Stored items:
┌────────

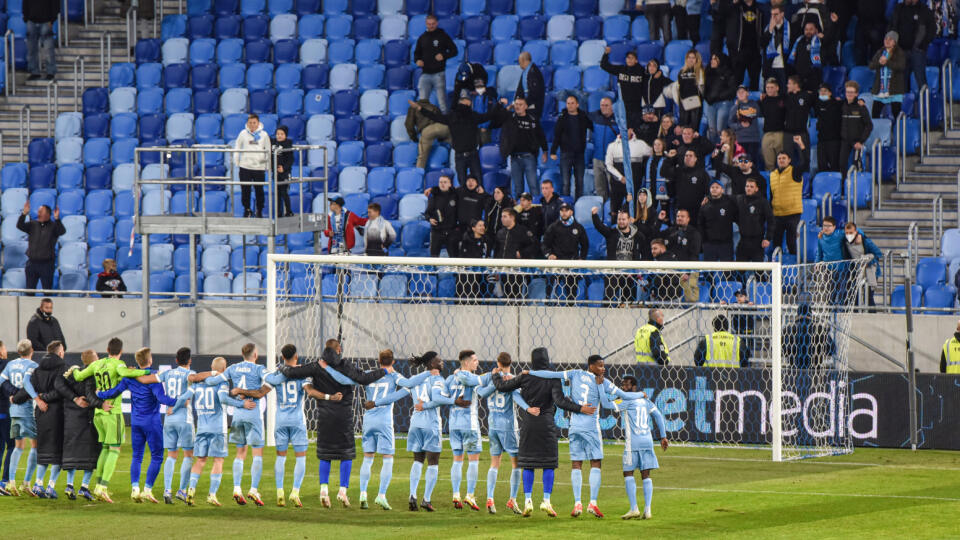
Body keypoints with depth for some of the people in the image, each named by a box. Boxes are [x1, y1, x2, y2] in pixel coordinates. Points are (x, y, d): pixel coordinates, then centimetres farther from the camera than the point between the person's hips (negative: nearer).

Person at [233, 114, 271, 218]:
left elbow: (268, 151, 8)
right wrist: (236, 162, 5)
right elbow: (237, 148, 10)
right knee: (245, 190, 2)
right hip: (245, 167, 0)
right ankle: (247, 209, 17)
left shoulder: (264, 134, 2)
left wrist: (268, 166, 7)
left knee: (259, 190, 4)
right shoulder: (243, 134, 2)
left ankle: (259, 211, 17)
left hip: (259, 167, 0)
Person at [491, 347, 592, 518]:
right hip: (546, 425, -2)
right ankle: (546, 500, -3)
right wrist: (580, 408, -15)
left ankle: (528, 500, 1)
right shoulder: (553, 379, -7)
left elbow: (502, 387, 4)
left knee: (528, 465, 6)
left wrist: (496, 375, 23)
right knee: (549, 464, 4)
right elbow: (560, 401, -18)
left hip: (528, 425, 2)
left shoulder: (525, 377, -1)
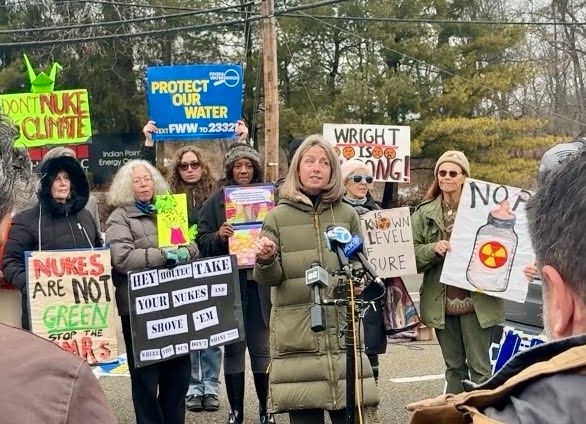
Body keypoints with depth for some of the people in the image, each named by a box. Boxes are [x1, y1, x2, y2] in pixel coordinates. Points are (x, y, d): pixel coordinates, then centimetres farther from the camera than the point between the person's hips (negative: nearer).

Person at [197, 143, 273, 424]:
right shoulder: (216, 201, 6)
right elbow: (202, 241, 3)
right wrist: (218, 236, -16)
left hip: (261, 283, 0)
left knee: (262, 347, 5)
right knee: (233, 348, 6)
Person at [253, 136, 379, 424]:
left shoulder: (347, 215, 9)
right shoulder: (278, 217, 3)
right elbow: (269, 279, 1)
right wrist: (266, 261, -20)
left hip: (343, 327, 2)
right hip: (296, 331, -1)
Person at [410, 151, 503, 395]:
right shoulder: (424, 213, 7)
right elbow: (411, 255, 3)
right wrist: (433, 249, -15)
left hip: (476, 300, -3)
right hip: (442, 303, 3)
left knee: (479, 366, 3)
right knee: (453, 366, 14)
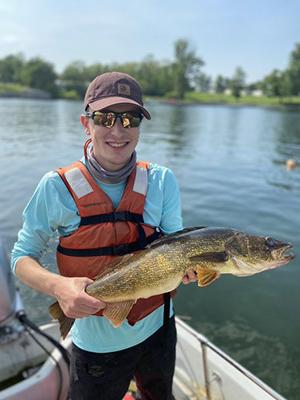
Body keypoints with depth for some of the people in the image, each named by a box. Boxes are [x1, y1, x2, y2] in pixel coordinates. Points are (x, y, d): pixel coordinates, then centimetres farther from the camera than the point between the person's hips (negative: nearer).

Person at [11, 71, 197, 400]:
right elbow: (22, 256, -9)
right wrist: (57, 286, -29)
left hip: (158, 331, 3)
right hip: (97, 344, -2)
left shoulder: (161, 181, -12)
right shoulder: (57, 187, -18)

└────────

EXERCISE REQUIREMENTS →
Quote every line of the records above word for word, leaving out the pictures.

RESULT FOR THIS EXERCISE →
Body keypoints with depth for some of the people in the image, each named by a box. Boxes are [x1, y1, x2, y2] in pixel coordinates. Points are (x, y, d): pixel coordinates, then centimetres farther from the camera than the point between the person's hips (negative: nearer).

Person at [233, 114, 271, 218]:
left elbow: (268, 151, 8)
right wrist: (236, 162, 5)
right elbow: (237, 148, 10)
right knee: (245, 190, 2)
right hip: (245, 167, 0)
right ankle: (247, 209, 17)
left shoulder: (264, 134, 2)
left wrist: (268, 166, 7)
left knee: (259, 190, 4)
right shoulder: (243, 134, 2)
left ankle: (259, 211, 17)
left hip: (259, 167, 0)
Person at [491, 347, 592, 518]:
right hip: (546, 425, -2)
right ankle: (546, 500, -3)
right wrist: (580, 408, -15)
left ankle: (528, 500, 1)
right shoulder: (553, 379, -7)
left elbow: (502, 387, 4)
left knee: (528, 465, 6)
left wrist: (496, 375, 23)
right knee: (549, 464, 4)
right elbow: (560, 401, -18)
left hip: (528, 425, 2)
left shoulder: (525, 377, -1)
Body keypoints with depth for some of the people in the image, each named by a box. Boxes are [x1, y1, x2, y2] in pixel coordinates. Points are (x, y, d): pixel coordinates, then centimetres farther from the camera than the point between the person's hips (negative: nearer).

Person at [197, 143, 273, 424]:
right shoulder: (216, 201, 6)
right elbow: (202, 241, 3)
right wrist: (218, 236, -16)
left hip: (261, 283, 0)
left knee: (262, 347, 5)
right knee: (233, 348, 6)
Person at [253, 136, 379, 424]:
left shoulder: (347, 215, 9)
right shoulder: (278, 217, 3)
right elbow: (269, 279, 1)
right wrist: (266, 261, -20)
left hip: (343, 327, 2)
right hip: (296, 331, -1)
Person at [410, 151, 503, 395]:
right shoulder: (424, 213, 7)
right elbow: (411, 255, 3)
right wrist: (433, 249, -15)
left hip: (476, 300, -3)
right hip: (442, 303, 3)
left knee: (479, 366, 3)
right knee: (453, 366, 14)
Body keypoints with depth for some of the people in the image, each named by a box. Boxes are [x1, y1, x2, y2] in pixel coordinates. Points are (x, y, d): pixel coordinates, then centimetres farther from the camera than the point between the person's hips (negative: nearer).

Person at [11, 71, 197, 400]:
right elbow: (22, 256, -9)
right wrist: (57, 286, -29)
left hip: (158, 331, 3)
right hip: (97, 344, -2)
left shoulder: (161, 181, -12)
right shoulder: (57, 187, -18)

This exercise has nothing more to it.